Go Morgan Spurlock and Ray Crockett. You guys both get free swirly cones from my step-dad’s DQ!
For more info visit the show’s website @ 30 Days.
- Tiff
So I learned what all the hype was about regarding Nintendo’s Wii over the weekend. It is (yes really) an amazing, revolutionary piece of video-gaming technology. The sensors in it are just mind-blowing. And the greatest part: Even me, a chic who can’t move her fingers, can play some of the games.
Here’s a nice ‘n tasty list of all the games Miss Tiff can play on the beloved Wii: Wii Tennis, Wii Baseball, and Wii Boxing (cheststrap required for that one, since I have zero trunk control and both arms are needed to play that intense game)….but let me tell you, it is ESSENTIAL for Wii Boxing. Each fight lasts long and you are constantly punching for over 3 minutes. I felt like I was doing Tae-Bo. Since I sit all day and am rarely physically active, this felt AMAZING.
Wii Tennis however was by far my fav. Doing backhanded serves, jumping in the air and hitting the ball just barely “in” and getting a point, was hella cool. I was definitely channeling my inner “Venus Williams.” And it was all so easy. I honestly haven’t been able to decently play a video game console since my injury. So thank you Japan, Nintendo, the makers on Wii, whoever, for giving this American quad girl one hell of a long-deprived gaming experience.
I plan on buying a Wii pronto!
- Tiff
It was just published yesterday, and it talks about all the really exciting and varied options there are (stem cells, olfactory cells, estim, schwann cells, pharmeceuticals, ‘aggressive PT,’ and gene therapy) to hopefully treat SCI, and soon find a cure/treatment.
Advances offer hope for spinal cord injured patients
It’s just good to see this kind of stuff in the news.
The more public awareness on SCI, the better! For real! We can’t let Paris Hilton, pointless primary coverage, and news on Scarlett Johanson’s engagement hog the news ALL the time.
- Tiff
Wanna know? Really, really?
Ok, well here you go, the best way EVER to describe it:
Try to move your hair, as you would your arms, your fingers, your legs. See how it does absolutely nothing and is unresponsive? Well, that my friends, is what it’s like when a part of your body becomes paralyzed after a spinal injury.

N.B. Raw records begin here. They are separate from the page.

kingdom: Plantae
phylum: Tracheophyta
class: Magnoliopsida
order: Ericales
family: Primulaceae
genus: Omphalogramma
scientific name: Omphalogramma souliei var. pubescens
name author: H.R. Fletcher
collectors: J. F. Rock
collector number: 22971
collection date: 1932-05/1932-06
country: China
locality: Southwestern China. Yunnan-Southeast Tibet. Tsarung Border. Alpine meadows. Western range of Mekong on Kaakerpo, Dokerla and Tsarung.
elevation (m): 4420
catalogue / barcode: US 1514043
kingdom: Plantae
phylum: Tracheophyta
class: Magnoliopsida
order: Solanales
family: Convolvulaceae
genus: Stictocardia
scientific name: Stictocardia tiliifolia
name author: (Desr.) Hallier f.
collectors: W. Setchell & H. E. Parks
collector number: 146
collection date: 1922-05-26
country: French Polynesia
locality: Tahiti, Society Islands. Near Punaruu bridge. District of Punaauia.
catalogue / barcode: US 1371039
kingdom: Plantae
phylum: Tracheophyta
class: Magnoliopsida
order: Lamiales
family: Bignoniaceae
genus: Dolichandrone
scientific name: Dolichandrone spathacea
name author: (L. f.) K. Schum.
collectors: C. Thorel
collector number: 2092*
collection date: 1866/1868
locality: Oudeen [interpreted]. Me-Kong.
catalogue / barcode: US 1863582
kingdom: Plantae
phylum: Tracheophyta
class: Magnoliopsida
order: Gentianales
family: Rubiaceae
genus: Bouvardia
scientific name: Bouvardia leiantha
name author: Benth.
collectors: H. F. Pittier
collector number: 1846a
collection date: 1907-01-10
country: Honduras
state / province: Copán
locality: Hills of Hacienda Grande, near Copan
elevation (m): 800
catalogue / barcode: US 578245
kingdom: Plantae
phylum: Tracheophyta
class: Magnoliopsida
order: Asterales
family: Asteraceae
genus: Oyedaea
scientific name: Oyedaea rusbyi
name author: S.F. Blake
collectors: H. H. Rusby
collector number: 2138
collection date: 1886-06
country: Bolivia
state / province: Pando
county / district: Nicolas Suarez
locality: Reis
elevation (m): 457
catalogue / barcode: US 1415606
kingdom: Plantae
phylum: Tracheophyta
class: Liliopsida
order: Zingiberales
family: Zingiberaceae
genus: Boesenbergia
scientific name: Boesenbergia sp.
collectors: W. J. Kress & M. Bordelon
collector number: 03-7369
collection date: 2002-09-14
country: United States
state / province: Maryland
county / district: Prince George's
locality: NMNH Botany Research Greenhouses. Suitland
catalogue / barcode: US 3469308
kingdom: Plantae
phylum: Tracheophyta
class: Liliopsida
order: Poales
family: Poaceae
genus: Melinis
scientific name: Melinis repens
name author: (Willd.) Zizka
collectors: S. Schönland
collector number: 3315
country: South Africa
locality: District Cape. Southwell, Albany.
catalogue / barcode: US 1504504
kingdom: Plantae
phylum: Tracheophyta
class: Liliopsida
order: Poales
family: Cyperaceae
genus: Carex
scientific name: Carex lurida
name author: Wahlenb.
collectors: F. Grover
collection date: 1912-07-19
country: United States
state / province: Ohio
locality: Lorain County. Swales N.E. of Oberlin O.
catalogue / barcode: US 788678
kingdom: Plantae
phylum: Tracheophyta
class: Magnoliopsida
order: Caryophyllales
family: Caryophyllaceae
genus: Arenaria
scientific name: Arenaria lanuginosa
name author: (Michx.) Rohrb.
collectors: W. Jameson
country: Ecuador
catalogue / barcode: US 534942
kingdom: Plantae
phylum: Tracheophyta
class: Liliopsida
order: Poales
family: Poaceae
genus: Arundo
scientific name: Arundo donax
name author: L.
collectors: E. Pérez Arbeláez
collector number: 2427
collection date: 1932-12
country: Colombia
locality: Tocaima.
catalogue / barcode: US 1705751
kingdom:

It just stops listening. Like you and a best friend got in a fight and are now ignoring each other.
As you can guess, it’s immensely frustrating to have that ability siphoned away from you. Walking, moving, makes life SO much easier.
A cure can happen, folks, and is closer than you think! Believe and most importantly, donate!
- Tiff
Here’s a great video from my friend Cheryl Bogart that I thought I’d share.
Truer than most people would ever imagine.
- Tiff
After you screw up your spinal cord, the usual M.O. your doctor will pound over your head is, TO DRINK MORE WATER.
Is it just me, or is this incessant push for me to drink nasty, blah-water hissy fit-inducing? For all these 14 years of my quad-dom, I have never learned to enjoy drinking water. I’m rarely, if ever thirsty, and only on special occassions (usually after a long, dry day at the Renaissance Faire), will the notion of a cool glass of water sound appealing.
This is where I say, “Thank you Jebus!” for Crystal Light flavor packets. These little babies came out last year, they’re sugar-free, and they can be added to a glass of water to mimick the best tasting juice ever, but the awesom part, it’s not juice. Bonus for my poor beat-up bladder.
You can find Crystal Light flavor packets at most grocery stores in the Kool-Aid or energy drink aisles. They run about $3.50 per 14-packet box.
Just stay away from the Tropical Punch flavor! Even though it’s amazing and by far their best flavor, if you spill it on your carpet, take it from me, you will never get it out.